さび止め塗布対象物の前処理・塗布方法
野崎正剛
塗布方法
前処理(除膜、洗浄、乾燥工程)の済んだものは直ちに塗布工程に移さなければなりません。
乾燥したまま大気中に放置すると水分凝縮、塵埃付着等により金属表面が再び汚染することになり、せっかくの前処理効果が低下してしまいます。

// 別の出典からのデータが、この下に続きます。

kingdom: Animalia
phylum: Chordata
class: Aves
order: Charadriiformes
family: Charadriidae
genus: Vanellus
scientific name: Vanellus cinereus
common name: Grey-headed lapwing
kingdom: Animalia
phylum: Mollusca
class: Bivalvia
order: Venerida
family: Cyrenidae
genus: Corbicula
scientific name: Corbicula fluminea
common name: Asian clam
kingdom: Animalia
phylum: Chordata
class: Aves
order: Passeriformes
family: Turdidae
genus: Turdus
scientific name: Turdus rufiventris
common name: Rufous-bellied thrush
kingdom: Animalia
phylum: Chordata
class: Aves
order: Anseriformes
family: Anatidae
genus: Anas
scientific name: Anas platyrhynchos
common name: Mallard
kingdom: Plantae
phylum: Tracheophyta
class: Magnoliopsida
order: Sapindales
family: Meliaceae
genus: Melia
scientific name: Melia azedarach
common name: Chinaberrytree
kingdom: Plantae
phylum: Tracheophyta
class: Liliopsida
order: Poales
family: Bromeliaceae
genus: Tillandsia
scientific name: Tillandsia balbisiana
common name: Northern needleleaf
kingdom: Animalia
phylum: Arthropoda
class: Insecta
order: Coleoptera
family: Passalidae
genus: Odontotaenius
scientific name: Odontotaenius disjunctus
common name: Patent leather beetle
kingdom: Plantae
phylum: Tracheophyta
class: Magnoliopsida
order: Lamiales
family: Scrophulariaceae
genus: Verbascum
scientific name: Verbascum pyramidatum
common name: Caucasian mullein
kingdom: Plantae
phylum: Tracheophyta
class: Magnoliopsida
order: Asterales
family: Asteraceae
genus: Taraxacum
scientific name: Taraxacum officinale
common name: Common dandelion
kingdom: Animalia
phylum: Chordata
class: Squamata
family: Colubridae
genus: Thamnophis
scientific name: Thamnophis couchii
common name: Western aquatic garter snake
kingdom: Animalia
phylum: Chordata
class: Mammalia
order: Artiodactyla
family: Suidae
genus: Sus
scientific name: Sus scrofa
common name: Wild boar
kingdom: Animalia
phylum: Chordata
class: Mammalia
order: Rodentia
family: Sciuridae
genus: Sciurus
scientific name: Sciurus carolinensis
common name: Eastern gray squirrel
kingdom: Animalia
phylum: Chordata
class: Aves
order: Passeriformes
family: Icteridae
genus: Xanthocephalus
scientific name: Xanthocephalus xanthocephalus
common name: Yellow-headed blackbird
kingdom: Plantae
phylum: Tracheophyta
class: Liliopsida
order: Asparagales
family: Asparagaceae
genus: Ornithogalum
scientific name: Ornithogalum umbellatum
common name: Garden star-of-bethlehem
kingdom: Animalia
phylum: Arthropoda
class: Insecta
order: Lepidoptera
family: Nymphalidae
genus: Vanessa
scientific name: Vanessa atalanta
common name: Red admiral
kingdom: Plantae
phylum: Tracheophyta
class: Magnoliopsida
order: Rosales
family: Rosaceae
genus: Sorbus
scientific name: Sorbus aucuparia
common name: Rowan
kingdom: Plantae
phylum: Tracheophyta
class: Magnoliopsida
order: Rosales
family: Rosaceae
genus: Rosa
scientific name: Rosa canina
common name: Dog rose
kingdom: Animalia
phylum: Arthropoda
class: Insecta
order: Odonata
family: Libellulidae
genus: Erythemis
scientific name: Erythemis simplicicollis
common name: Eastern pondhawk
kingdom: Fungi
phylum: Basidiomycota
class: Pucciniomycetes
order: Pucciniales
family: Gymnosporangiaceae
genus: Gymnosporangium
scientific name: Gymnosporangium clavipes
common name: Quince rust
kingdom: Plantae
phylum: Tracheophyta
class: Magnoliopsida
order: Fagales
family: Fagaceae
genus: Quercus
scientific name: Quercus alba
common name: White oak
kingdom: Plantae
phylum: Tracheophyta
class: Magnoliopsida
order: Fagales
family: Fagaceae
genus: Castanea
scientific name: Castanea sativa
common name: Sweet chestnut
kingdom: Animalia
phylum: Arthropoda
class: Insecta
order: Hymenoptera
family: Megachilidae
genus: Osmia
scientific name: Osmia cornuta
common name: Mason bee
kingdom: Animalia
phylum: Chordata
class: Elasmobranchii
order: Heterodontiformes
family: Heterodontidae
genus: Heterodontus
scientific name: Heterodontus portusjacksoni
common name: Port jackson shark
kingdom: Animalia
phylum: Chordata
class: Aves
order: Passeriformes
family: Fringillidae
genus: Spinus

錆止め剤の塗布方法は対象物の形状、大きさ、構造、さび止め剤の性質及び塗布設備器具等から判断して決定しますが、塗布被膜を完全に均一にすることと金属面を完全に被膜することが大切です。
塗布には主に以下の方法があります。
●浸漬法
最も広く利用されている方法で、さび止め剤中に対象物を浸漬してから引き上げ油を切り、乾かして被膜を形成させる方法です。特に留意すべき点として以下の事項が挙げられます。
▲浸漬用タンクの大きさ及び付帯装置
▲加熱温度と膜厚とさび止め能力
さび止め油の膜厚や使用量はその粘度に影響するためさび止め油は適度な温度に保たなければなりません。
また加温する時は直火を避け、金属表面に空気泡が残らないように注意する必要があります。
(溶剤を使用しているさび止め油は適しません)
●噴霧法
浸漬法が適用できない大物、構造物等の塗布に適します。
噴霧用ノズルは詰まりやすいのでできるだけ口径の大きいものを用います。
高粘度品やペトロラタム型品も適用するため、加熱装置を備えたものも使用することもあります。空気圧は通常7kg/cm2程度です。
●ハケ塗り法
屋外構造物や数の少ない部品等で浸漬法や噴霧法が適用できない時に用います。
非常に簡単な方法であるが、非効率的で塗りムラが生じ易いので、なるべく2~3回の重ね塗りをする必要があります。
●転がし塗り法
円筒型の対象物、例えばポンプ、パイプ等の内部をさび止めする場合などこれらの中へ錆止め剤を流し込み、回転させたり、傾斜させたりして被膜を形成させる方法です。